It has been expressly held that where specifications are thus called into a building contract such as this, and the specifications contain a guaranty, such guaranty is thereby made a part of the contract as effectually as if *Page 86 its very words were incorporated therein. [See City of Lakeview v. MacRitchie, 134 Ill. 203; Board of Education v. Jaeger, 67 N.J. Law 39; 9 Corpus. Juris., pp. 709, 710, section 40.]
But this view does not affect the result in the case. While the contract (with this clause read into it) provided for a bond "guaranteeing the payment of all valid claims for all labor and material," etc., it was competent for the School Board, in taking the bond, to waive such provision of the contract. The School Board must be regarded as having made such waiver in this case. The bond appears to be purely one to indemnify the obligee against loss, damage, liens, etc. It is true that the preamble of the bond makes reference to the specifications and the contract, and provides that the contract is made a part of the bond as fully as if recited therein. But it appears that terms of the contract thus called into the bond, could not be properly utilized to contradict or overthrow the express terms of the bond, and that the latter, when conflicting with the former, must control. By its terms, the obligation of the bond is to be void if the obligee is held harmless from claims, liens, etc.

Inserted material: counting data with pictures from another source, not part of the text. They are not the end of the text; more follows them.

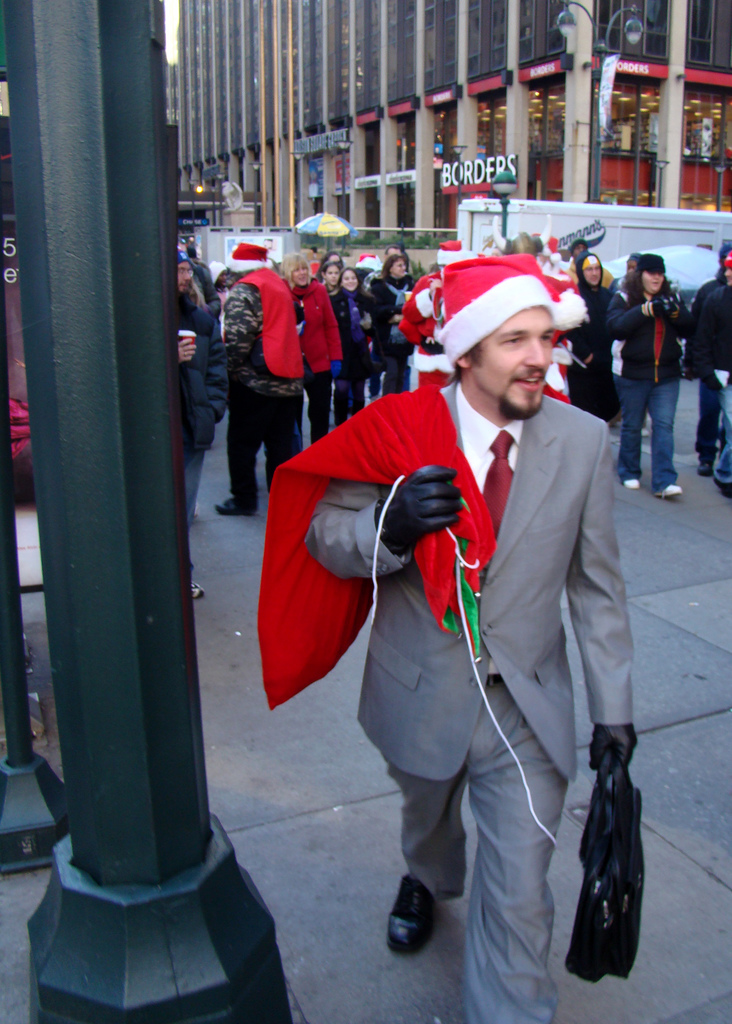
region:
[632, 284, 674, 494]
the person is standing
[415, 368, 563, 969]
the person is standing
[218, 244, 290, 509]
the person is standing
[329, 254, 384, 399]
the person is standing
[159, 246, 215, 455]
the person is standing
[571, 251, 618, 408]
the person is standing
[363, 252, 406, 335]
the person is standing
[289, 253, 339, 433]
the person is standing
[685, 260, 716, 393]
the person is standing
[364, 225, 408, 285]
the person is standing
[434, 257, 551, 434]
the head of a man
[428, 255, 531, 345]
the hat of a man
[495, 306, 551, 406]
the face of a man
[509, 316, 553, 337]
the eyebrows of a man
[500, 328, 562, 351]
the eyes of a man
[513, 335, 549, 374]
the nose of a man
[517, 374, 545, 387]
the mouth of a man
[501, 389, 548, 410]
the chin of a man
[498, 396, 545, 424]
the beard of a man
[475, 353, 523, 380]
the cheek of a man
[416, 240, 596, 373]
red and white santa hat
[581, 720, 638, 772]
black glove on the hand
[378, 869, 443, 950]
black leather shoe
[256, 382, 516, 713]
red sack hanging over the arm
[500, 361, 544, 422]
goatee on the face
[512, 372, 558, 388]
mouth is slightly open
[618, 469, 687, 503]
a pair of white shoes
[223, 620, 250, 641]
white speck on the ground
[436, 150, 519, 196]
Borders logo on the side of the building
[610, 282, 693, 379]
black jacket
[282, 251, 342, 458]
Woman with blond hair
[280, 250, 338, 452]
Woman is wearing a red jacket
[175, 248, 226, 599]
Man is holding a cup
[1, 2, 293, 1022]
Big pole is black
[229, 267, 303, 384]
Man in a red cap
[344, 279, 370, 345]
Woman has a purple scarf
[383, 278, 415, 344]
Woman has a blue scarf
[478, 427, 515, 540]
Man has a red tie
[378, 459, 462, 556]
Man has a black glove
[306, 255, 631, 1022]
Man is hearing a grey suit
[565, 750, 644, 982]
Man is holding a black bag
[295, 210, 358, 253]
A blue and yellow umbrella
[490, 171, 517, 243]
Green and white lamp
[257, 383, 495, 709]
Man is holding a red bag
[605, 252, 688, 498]
Woman is wearing a black jacket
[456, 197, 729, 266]
White truck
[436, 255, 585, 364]
Red and white santa hat on a grey suit man.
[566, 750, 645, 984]
Black bag a man in a grey suit is holding.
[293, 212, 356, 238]
Blue and yellow umbrella top.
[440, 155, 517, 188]
Large white word BORDERS.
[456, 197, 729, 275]
Large white long truck.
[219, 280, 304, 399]
Camoflauge coat on a man with a red bag.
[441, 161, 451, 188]
Largest B in the word BORDERS.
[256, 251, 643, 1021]
man wearing a Santa hat and carrying a red bag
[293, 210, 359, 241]
blue and yellow umbrella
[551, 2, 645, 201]
a double street lamp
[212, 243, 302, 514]
man wearing a Santa hat and red cape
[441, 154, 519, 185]
business sign with large white letters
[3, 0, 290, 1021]
tall black metal pole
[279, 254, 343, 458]
blond woman wearing a red coat and blue gloves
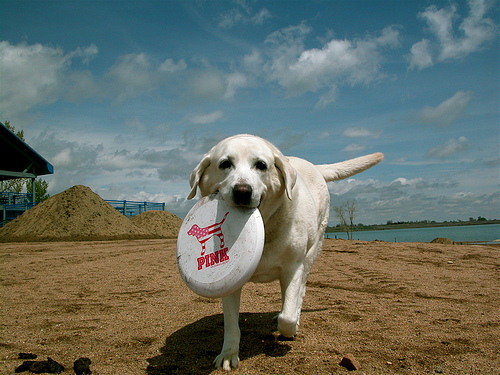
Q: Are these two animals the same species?
A: Yes, all the animals are dogs.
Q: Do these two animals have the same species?
A: Yes, all the animals are dogs.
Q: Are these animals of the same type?
A: Yes, all the animals are dogs.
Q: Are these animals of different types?
A: No, all the animals are dogs.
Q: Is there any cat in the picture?
A: No, there are no cats.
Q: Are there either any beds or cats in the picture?
A: No, there are no cats or beds.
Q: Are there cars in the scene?
A: No, there are no cars.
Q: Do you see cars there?
A: No, there are no cars.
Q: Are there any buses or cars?
A: No, there are no cars or buses.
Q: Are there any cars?
A: No, there are no cars.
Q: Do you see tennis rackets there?
A: No, there are no tennis rackets.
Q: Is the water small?
A: Yes, the water is small.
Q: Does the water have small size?
A: Yes, the water is small.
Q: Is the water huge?
A: No, the water is small.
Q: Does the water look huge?
A: No, the water is small.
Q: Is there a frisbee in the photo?
A: Yes, there is a frisbee.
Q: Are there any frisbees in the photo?
A: Yes, there is a frisbee.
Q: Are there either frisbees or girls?
A: Yes, there is a frisbee.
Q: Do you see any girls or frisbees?
A: Yes, there is a frisbee.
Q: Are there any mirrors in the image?
A: No, there are no mirrors.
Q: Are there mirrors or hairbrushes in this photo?
A: No, there are no mirrors or hairbrushes.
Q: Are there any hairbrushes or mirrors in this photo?
A: No, there are no mirrors or hairbrushes.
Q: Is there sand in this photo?
A: Yes, there is sand.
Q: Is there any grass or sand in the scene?
A: Yes, there is sand.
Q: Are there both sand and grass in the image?
A: No, there is sand but no grass.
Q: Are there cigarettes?
A: No, there are no cigarettes.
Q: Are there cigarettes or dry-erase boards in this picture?
A: No, there are no cigarettes or dry-erase boards.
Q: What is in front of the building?
A: The sand is in front of the building.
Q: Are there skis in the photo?
A: No, there are no skis.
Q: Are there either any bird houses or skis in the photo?
A: No, there are no skis or bird houses.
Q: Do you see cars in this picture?
A: No, there are no cars.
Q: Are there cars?
A: No, there are no cars.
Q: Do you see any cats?
A: No, there are no cats.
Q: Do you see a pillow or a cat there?
A: No, there are no cats or pillows.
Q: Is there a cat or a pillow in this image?
A: No, there are no cats or pillows.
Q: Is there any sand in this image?
A: Yes, there is sand.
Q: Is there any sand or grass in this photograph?
A: Yes, there is sand.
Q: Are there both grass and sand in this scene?
A: No, there is sand but no grass.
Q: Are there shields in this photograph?
A: No, there are no shields.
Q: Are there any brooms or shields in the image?
A: No, there are no shields or brooms.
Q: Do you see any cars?
A: No, there are no cars.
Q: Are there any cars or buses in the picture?
A: No, there are no cars or buses.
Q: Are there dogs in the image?
A: Yes, there is a dog.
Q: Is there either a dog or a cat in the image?
A: Yes, there is a dog.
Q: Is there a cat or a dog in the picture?
A: Yes, there is a dog.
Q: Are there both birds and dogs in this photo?
A: No, there is a dog but no birds.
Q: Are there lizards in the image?
A: No, there are no lizards.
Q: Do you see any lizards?
A: No, there are no lizards.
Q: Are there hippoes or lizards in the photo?
A: No, there are no lizards or hippoes.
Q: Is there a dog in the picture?
A: Yes, there is a dog.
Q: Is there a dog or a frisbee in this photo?
A: Yes, there is a dog.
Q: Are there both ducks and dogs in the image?
A: No, there is a dog but no ducks.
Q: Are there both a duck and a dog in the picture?
A: No, there is a dog but no ducks.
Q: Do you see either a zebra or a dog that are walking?
A: Yes, the dog is walking.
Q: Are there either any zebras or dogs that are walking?
A: Yes, the dog is walking.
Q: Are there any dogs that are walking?
A: Yes, there is a dog that is walking.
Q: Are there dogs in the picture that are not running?
A: Yes, there is a dog that is walking.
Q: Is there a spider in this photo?
A: No, there are no spiders.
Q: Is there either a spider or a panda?
A: No, there are no spiders or pandas.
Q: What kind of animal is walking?
A: The animal is a dog.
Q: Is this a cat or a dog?
A: This is a dog.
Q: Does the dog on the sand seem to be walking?
A: Yes, the dog is walking.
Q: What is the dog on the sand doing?
A: The dog is walking.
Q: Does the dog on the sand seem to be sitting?
A: No, the dog is walking.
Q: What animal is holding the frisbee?
A: The dog is holding the frisbee.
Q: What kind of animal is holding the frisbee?
A: The animal is a dog.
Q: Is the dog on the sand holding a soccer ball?
A: No, the dog is holding the frisbee.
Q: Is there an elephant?
A: No, there are no elephants.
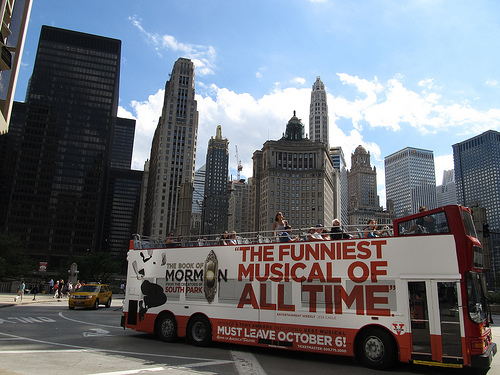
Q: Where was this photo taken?
A: New York City.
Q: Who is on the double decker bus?
A: Tourists.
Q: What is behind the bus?
A: Buildings.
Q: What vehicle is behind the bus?
A: Taxi.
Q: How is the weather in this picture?
A: Partly cloudy.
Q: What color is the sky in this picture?
A: Blue.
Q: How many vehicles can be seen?
A: Two.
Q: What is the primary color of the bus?
A: Red.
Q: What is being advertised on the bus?
A: A musical.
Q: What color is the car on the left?
A: Yellow.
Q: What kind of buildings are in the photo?
A: Skyscrapers.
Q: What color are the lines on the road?
A: White.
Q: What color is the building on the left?
A: Black.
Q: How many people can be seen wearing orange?
A: Zero.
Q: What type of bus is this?
A: Double decker.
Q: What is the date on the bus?
A: October 6.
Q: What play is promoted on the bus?
A: The Book of Mormon.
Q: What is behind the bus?
A: A yellow SUV.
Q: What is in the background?
A: Tall buildings.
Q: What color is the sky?
A: Blue.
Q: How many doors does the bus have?
A: Two.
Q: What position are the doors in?
A: Closed.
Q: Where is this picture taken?
A: A city.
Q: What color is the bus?
A: White and red.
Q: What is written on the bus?
A: The funniest musical of all time.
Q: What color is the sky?
A: Blue.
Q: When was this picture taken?
A: Daytime.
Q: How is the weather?
A: Clear.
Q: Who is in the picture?
A: Tourists.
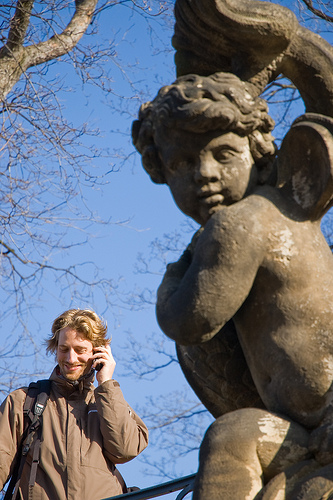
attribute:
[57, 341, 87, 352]
eyebrows — light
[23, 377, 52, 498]
strap — black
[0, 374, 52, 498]
bag — black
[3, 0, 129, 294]
leafless tree —  leafless, large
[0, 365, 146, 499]
coat — tan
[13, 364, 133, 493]
jacket — brown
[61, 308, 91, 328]
hair — wavy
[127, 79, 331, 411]
statue — concrete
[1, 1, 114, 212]
tree — thick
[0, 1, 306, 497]
sky — blue, clear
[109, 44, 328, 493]
statue — concrete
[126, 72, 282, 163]
hair — wavy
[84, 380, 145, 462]
sleeves — brown, long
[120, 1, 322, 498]
statue — stone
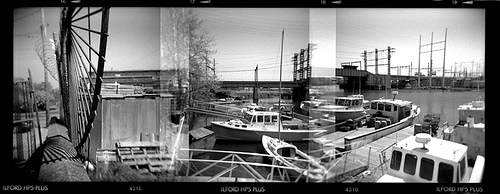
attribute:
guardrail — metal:
[168, 145, 348, 184]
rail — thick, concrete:
[37, 113, 90, 183]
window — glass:
[258, 115, 264, 123]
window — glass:
[264, 113, 271, 123]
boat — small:
[261, 133, 324, 179]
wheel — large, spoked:
[57, 6, 110, 151]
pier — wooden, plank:
[297, 102, 420, 182]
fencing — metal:
[172, 144, 309, 187]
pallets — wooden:
[113, 139, 177, 172]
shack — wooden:
[89, 76, 172, 165]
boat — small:
[261, 134, 334, 184]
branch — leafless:
[191, 32, 213, 57]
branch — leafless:
[162, 43, 177, 63]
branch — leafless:
[194, 27, 209, 57]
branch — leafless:
[185, 15, 203, 30]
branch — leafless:
[195, 52, 214, 63]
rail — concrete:
[39, 112, 98, 185]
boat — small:
[258, 131, 329, 184]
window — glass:
[386, 147, 402, 174]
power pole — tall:
[272, 25, 289, 95]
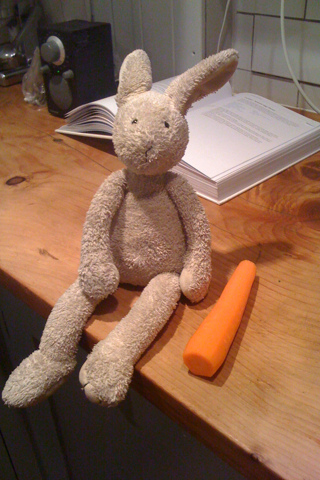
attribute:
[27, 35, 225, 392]
bunny — white, fuzzy, toy, small, stuffed, cute, grey, rabbit, brown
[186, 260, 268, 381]
carrot — orange, fresh, large, big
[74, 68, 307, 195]
book — white, open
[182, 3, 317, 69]
wall — white, ceramic, wood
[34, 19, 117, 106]
speaker — black, big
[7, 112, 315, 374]
table — brown, small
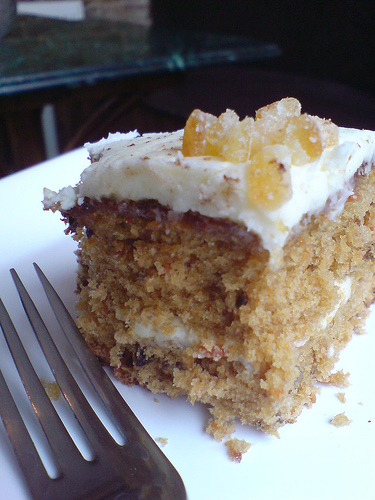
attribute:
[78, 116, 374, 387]
cake — carrot, brown, big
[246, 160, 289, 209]
topping — brown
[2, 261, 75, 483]
fork — silver, metallic, sharp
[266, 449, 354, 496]
plate — white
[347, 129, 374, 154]
cream — white, yellow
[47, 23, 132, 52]
table — black, white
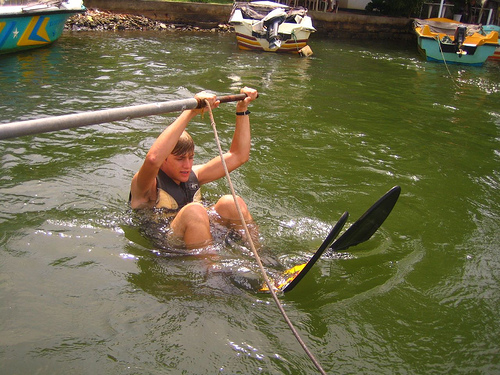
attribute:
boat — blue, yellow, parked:
[2, 2, 88, 55]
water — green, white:
[5, 30, 498, 374]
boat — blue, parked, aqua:
[411, 14, 499, 62]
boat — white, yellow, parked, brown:
[226, 0, 318, 59]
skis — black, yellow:
[231, 184, 403, 295]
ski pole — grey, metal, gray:
[0, 94, 262, 139]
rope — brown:
[204, 99, 326, 374]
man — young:
[128, 86, 262, 273]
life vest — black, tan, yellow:
[128, 170, 202, 229]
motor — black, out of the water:
[455, 25, 467, 56]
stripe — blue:
[427, 56, 483, 67]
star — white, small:
[11, 28, 20, 37]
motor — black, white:
[262, 7, 288, 53]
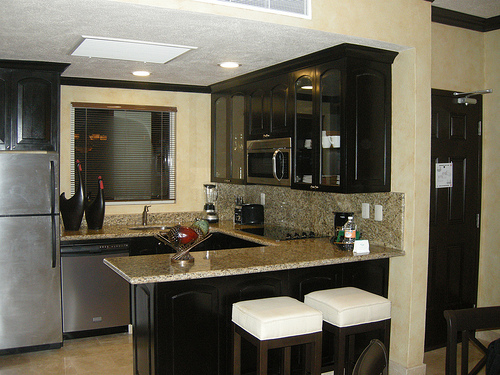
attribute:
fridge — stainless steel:
[3, 151, 62, 357]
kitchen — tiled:
[3, 0, 425, 370]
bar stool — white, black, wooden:
[231, 294, 326, 374]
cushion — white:
[230, 290, 321, 340]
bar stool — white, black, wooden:
[314, 285, 399, 374]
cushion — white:
[312, 280, 386, 330]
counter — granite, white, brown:
[65, 215, 402, 285]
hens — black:
[60, 148, 109, 232]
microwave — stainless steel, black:
[245, 140, 286, 186]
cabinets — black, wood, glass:
[202, 43, 390, 195]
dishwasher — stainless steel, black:
[60, 240, 132, 339]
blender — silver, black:
[199, 179, 222, 226]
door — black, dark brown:
[434, 89, 491, 356]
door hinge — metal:
[473, 122, 487, 231]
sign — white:
[433, 157, 455, 192]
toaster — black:
[234, 202, 260, 225]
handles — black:
[48, 159, 61, 268]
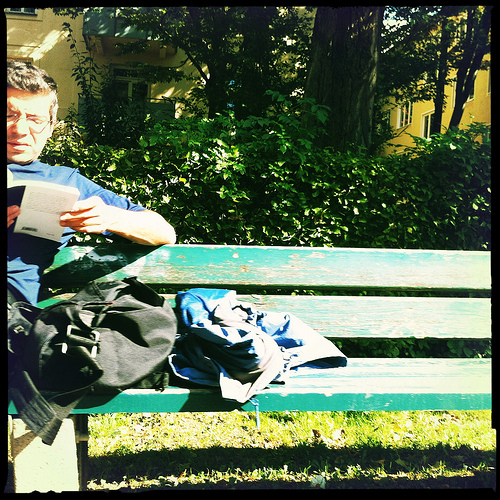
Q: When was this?
A: Daytime.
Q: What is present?
A: A bench.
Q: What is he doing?
A: Reading.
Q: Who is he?
A: A man.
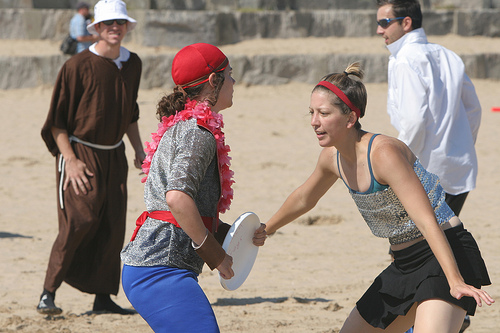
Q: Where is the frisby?
A: In the woman on the left's hands.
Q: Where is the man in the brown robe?
A: On the far left.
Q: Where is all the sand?
A: On the ground.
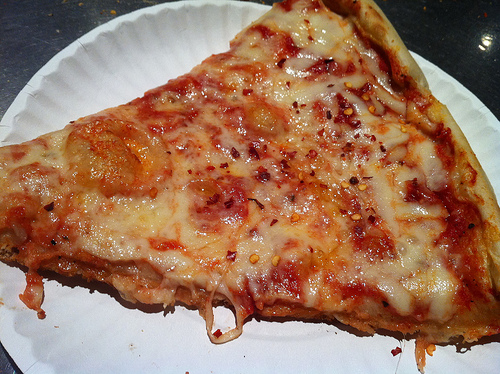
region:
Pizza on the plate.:
[0, 0, 498, 348]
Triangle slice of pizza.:
[0, 1, 499, 341]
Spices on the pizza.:
[339, 178, 369, 191]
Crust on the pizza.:
[332, 0, 496, 307]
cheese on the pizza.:
[87, 195, 201, 276]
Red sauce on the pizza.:
[442, 197, 478, 253]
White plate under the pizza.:
[0, 1, 498, 368]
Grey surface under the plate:
[2, 2, 497, 372]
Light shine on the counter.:
[471, 30, 496, 57]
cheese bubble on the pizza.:
[63, 115, 168, 195]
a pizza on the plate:
[78, 35, 462, 370]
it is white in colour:
[121, 49, 428, 351]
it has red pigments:
[108, 63, 405, 349]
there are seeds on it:
[206, 120, 380, 228]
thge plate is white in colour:
[38, 9, 318, 236]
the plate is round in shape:
[6, 2, 219, 99]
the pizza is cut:
[12, 157, 477, 369]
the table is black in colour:
[23, 6, 63, 43]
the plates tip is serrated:
[26, 0, 191, 84]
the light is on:
[453, 17, 495, 68]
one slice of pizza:
[1, 40, 484, 343]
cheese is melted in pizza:
[331, 88, 459, 318]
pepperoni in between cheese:
[70, 126, 131, 199]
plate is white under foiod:
[62, 335, 347, 370]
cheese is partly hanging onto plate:
[181, 301, 248, 342]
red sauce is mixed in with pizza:
[452, 183, 479, 303]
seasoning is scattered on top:
[190, 140, 400, 220]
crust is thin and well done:
[418, 27, 498, 210]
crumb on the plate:
[378, 342, 409, 362]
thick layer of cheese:
[93, 198, 162, 263]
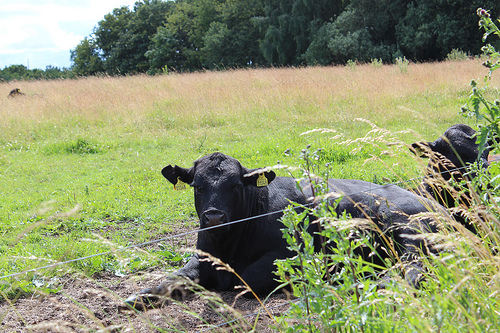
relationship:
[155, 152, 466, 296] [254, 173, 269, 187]
cow has tag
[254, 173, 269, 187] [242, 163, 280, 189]
tag in ear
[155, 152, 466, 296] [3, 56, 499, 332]
cow laying in pasture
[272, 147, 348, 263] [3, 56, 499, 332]
flowers growing in pasture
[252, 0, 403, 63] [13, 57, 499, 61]
trees in background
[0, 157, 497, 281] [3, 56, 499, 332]
wire along pasture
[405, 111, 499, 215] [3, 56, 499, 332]
cow in pasture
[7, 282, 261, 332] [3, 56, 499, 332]
dirt in pasture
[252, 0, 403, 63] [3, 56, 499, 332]
trees in pasture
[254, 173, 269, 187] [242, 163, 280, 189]
tag on ear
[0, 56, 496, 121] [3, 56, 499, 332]
grass on pasture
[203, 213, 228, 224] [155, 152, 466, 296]
nostrils of cow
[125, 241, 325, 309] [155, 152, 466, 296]
legs on side of cow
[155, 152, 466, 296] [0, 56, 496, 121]
cow lies on grass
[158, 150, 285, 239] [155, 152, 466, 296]
head of cow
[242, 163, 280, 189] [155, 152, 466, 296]
ear of cow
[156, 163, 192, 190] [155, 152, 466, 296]
ear of cow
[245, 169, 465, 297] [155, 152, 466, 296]
body of cow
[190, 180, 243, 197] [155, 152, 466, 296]
eyes of cow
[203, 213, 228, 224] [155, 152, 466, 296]
nostrils on cow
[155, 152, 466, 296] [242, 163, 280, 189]
cow has ear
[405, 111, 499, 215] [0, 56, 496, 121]
cow in grass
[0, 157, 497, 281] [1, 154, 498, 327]
wire of fence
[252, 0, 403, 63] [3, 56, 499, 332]
trees beyond pasture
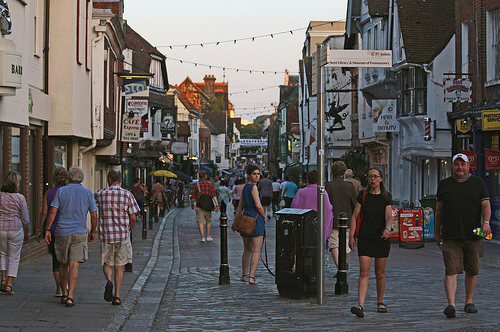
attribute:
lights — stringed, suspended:
[122, 24, 349, 117]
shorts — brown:
[410, 234, 499, 278]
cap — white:
[452, 152, 470, 161]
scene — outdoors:
[5, 5, 485, 329]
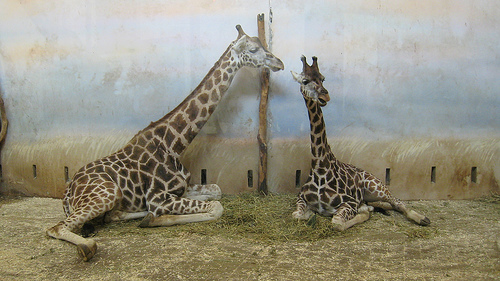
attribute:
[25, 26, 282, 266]
giraffe — laying down, larger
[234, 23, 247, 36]
horns — brown, black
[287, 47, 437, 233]
giraffe — laying on, looking, young, white, brown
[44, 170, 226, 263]
legs — folded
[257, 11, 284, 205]
wood — small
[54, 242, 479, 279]
ground — hay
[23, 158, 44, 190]
hole — small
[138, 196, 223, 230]
leg — white, bent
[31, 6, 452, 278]
giraffe — orange and white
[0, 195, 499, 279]
floor — brown, dirt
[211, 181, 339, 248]
hay — piled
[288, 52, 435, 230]
griaffe — brown, white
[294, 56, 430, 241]
giraffe — laying, smaller, laying down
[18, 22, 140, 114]
wall — large, concrete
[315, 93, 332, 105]
mouth — small, open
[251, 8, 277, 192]
pole — brown, wooden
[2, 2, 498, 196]
wall — cement, behiind, brown, blue, painted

The owner here saw fit not only to depart from what the architects had specified as to the obligations of the contractor, but to change them as to the amount of the bond, and instead of requiring a bond for the full amount, saw fit to accept one for practically one-half the amount. It had a right to do this, and when it did it and fixed the bond at a less amount, so far as the surety was concerned, that was conclusive. It was for the School Board to prescribe the terms of the bond. That it did not embody all the requirements of the architects was a matter for the Board.
In Electric Appliance Co. v. United States Fidelity Guaranty Co., 110 Wis. 434, it is held that where a contract with a city for the erection of a lighting plant expressly stipulated that the bond to be given by the contractor for the faithful performance thereof should also be conditioned for the payment by the contractor of all claims for material and labor, the acceptance of a *Page 87 bond without such condition embodied therein is a waiver thereof.
It is further said in that case that if any liability exists on the part of the Guaranty Company, it must rest upon the fact that it had a contract with the city to pay the debt due from the contractor to the plaintiff, who had furnished certain machinery to the contractor. "By reference to the contract," says the court, "it will be seen that the contractors bound themselves to furnish the bond, not only for the faithful performance of the contract, but for the payment of all claims for labor and materials. The bond accepted by the city omitted this latter provision, and was conditioned only for the performance of the contract." Under these conditions the Wisconsin Supreme Court said (l.c. 439): "We consider the true rule to be that there must not only be an intent to secure some benefit to the third party, but there must be a promise, legally enforceable."
This is an action on the bond; the measure of the liability of the surety is the bond.
Since the School Board was not liable to claims of subcontractors or materialmen; nor, because of its legal character, were its properties subject to mechanic's liens therefor, the taking of such a bond as this would appear to have been a useless thing, the surety company incurring no liability in the premises whatsoever.
It is true that in the petition in the case plaintiff alleges that the bond was given for the security of third parties and that the contract was to like effect. With these allegations in the petition, the attorney for the defendant surety company objected to the introduction of the bond and contract in evidence on the ground of variance. That objection, however, was properly overruled. These averments as to what the bond or contract meant were conclusions and not statements of constitutive facts, and so the learned trial judge held.
We find no reversible error in the action of the trial court. Its judgment is affirmed.